• [Document passage]
Applied Mathematics 205
Unit 0. Introduction
Lecturer: Petr Karnakov
August 31, 2022
Scientific Computing
Computation is now recognized as the "third pillar" of science
(along with theory and experiment). Why?
-
Practically relevant mathematical models do not have analytical solutions
-
Large amounts of data need to be processed automatically
-
Modern computers can handle large-scale problems
What is Scientific Computing
-
Scientific computing is closely related to numerical analysis
-
"Numerical analysis is the study of algorithms for the problems of
continuous mathematics" [Nick Trefethen, SIAM News, 1992]
-
Continuous mathematics involves real numbers as opposed to integers
-
Numerical analysis studies these algorithms
-
Scientific computing applies them to practical problems
-
Scientific computing is distinct from Computer Science,
which focuses on discrete mathematics (e.g. graph theory)
Applications of
Scientific Computing
Biology
-
Protein folding
-
Statistical analysis of gene expression
Computational Fluid Dynamics
-
CFD simulations replace or complement wind-tunnel experiments
-
Computational geometry is easier to tweak than a physical model
-
Simulations provide the entire flow field, not available experimentally
Geophysics
-
Experimental data is only available on Earth's surface
-
Simulations help to test models of the interior
Calculation of $\pi$
-
$\pi$ is the ratio of a circle's circumference to its diameter
-
Babylonians (1900 BC): $3.125$
-
From the Old Testament (1 Kings 7:23):
And he made the molten sea of ten cubits from
brim to brim, round in compass, and the height thereof was five cubits;
and a lines of thirty cubits did compass it round about
Implies $\pi\approx 3$
-
Egyptians (1850 BC): $(\frac{16}{9})^2\approx 3.16$
Calculation of $\pi$
-
Archimedes (287-212 BC) bounded $\pi$ by perimeters of regular polygons:
inscribed and superscribed
-
For 96-sided polygon: $\frac{223}{71} < \pi < \frac{22}{7}$ (interval length: 0.00201)

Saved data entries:
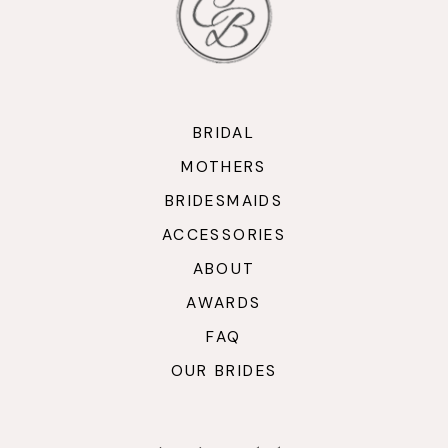
BRIDAL
MOTHERS
BRIDESMAIDS
ACCESSORIES
ABOUT
AWARDS
FAQ
OUR BRIDES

• [What to do]
Pick up the scientific computing lecture notes from their last line and keep writing in the same slide style.

• [Answer section]
-
Example of an infinite process converging to the exact solution
-
Provides both the estimate and error bounds
Calculation of $\pi$
-
James Gregory (1638-1675) discovers the arctangent series
$$\arctan x = x - \frac{x^3}{3} + \frac{x^5}{5} - \frac{x^7}{7} + \ldots$$
-
Setting $x=1$ gives
$$\frac{\pi}{4}=1 - \frac{1}{3} + \frac{1}{5} - \frac{1}{7} + \ldots$$
but it converges very slowly
Calculation of $\pi$
-
The arctangent series converges faster for points closer to 0
$$\arctan x = x - \frac{x^3}{3} + \frac{x^5}{5} - \frac{x^7}{7} + \ldots$$
-
John Machin (1680-1752) observed that
$$\frac{\pi}{4} = 4 \arctan \frac{1}{5} - \arctan \frac{1}{239}$$
and computed 100 digits of $\pi$
-
Derivation
- $\tan \alpha = \frac{1}{5}$
- $\tan 2\alpha = \frac{2\tan \alpha}{1-\tan^2 \alpha} = \frac{5}{12}$
- $\tan 4\alpha = \frac{2\tan 2\alpha}{1-\tan^2 2\alpha} = \frac{120}{119}$
- $\tan \left(4\alpha - \frac{\pi}{4} \right) = \frac{\tan 4\alpha - 1}{1+\tan 4\alpha} = \frac{1}{239}$
Calculation of $\pi$
Users of Manchin's formula
1706 | John Machin | 100 digits |
1719 | Thomas de Lagny | 112 digits |
1739 | Matsunaga Ryohitsu | 50 digits |
1794 | Georg von Vega | 140 digits |
1844 | Zacharias Dase | 200 digits |
1847 | Thomas Clausen | 248 digits |
1853 | William Rutherford | 440 digits |
1876 | William Shanks | 707 digits |
Sources of Error
in Scientific Computing
Sources of Error in Scientific Computing
- There are several sources of error in solving real-world problems
- Some are beyond our control
(e.g. uncertainty in modeling parameters or initial conditions)
- Some are introduced by our numerical approximations
- Truncation/discretization error:
Objects from continuous mathematics need to be discretized
(finite differences, truncated infinite series...)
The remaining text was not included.